研究実績の概要 |
本研究では、ヒト腸内細菌による天然薬物プロドラッグの代謝活性化機構を取り上げた。近年のメタゲノム、メタボローム解析技術の進歩と相まって、マイクロバイオーム研究の進展は目覚ましいものがある。本研究では、ヒト腸内細菌メタゲノムライブラリーのスクリーニングにより、還元的なC-C 結合開裂により、アンスロン二量体から単量体への変換を触媒する酵素を同定し、基質特異性など、酵素の精密機能解析により、その性状と反応機構を明らかにし分子基盤を解明することを目的とした。また、漢薬葛根の有効成分イソフラボンC-配糖体のC-C 結合の開裂については、ヒト腸内嫌気性菌PUE株のDgpB-C複合体によって触媒されることが報告されている。そこで、この酵素複合体の結晶構造解析を行い、その結果、C-配糖体のC-C 結合開裂反応のメカニズムとその立体構造基盤を解明することに成功した。

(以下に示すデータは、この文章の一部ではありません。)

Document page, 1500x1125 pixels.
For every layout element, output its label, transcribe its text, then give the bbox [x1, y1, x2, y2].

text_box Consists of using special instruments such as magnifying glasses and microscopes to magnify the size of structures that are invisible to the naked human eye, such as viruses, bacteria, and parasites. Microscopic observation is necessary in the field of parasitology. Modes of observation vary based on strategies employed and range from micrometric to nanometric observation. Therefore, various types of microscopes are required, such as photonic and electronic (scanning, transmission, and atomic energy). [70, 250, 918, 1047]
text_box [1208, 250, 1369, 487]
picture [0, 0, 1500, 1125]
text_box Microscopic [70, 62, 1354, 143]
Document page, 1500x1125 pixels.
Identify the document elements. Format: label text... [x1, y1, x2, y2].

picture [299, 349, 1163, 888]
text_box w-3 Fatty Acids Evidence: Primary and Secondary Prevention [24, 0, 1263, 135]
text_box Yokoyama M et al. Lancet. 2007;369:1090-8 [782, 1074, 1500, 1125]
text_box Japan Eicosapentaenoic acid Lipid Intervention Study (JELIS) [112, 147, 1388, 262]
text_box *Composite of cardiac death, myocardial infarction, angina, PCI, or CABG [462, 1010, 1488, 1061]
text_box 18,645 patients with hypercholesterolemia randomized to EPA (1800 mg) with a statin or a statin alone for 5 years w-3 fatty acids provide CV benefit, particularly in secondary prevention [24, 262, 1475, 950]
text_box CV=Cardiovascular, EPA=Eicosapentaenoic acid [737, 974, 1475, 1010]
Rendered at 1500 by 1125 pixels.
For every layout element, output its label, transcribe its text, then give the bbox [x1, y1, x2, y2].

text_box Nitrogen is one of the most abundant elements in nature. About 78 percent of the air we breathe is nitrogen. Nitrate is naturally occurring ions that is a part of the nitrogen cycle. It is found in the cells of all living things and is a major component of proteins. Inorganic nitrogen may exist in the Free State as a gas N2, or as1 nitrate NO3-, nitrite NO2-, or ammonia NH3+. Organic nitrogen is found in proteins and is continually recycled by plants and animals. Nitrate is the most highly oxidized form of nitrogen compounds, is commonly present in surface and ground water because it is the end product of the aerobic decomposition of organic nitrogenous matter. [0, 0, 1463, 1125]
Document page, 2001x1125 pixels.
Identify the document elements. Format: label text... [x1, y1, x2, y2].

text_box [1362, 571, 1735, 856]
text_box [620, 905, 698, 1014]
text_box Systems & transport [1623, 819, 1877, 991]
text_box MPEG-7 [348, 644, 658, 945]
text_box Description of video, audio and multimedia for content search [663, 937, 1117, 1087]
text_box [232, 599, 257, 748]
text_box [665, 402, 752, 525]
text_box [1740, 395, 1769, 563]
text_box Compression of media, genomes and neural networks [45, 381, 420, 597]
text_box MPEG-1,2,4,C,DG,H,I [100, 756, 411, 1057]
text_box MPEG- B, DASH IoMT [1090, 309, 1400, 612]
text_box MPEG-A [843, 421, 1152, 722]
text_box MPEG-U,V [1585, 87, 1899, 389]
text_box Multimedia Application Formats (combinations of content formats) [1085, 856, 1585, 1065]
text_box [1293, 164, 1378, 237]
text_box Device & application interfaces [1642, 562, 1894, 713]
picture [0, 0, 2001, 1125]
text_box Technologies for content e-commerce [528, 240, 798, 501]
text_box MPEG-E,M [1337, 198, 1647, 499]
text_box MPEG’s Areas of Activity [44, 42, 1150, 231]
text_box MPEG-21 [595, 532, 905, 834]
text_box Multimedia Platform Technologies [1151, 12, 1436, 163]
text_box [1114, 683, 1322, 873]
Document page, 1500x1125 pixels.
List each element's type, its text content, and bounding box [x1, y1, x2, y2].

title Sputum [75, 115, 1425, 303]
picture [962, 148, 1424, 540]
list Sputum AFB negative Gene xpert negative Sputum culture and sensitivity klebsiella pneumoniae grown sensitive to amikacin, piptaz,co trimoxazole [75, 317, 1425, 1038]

さらに加えて、C-C 結合の開裂反応など、特に化学結合の開裂・形成に関わる種々の関連酵素の性状や反応機構・立体構造基盤を明らかにし、生体触媒としての応用を検討した。これら研究成果をNature, Nature 姉妹誌、JACS, Angew Chem など、トップジャーナルに印刷公表するとともに、各種国際学会で発表した。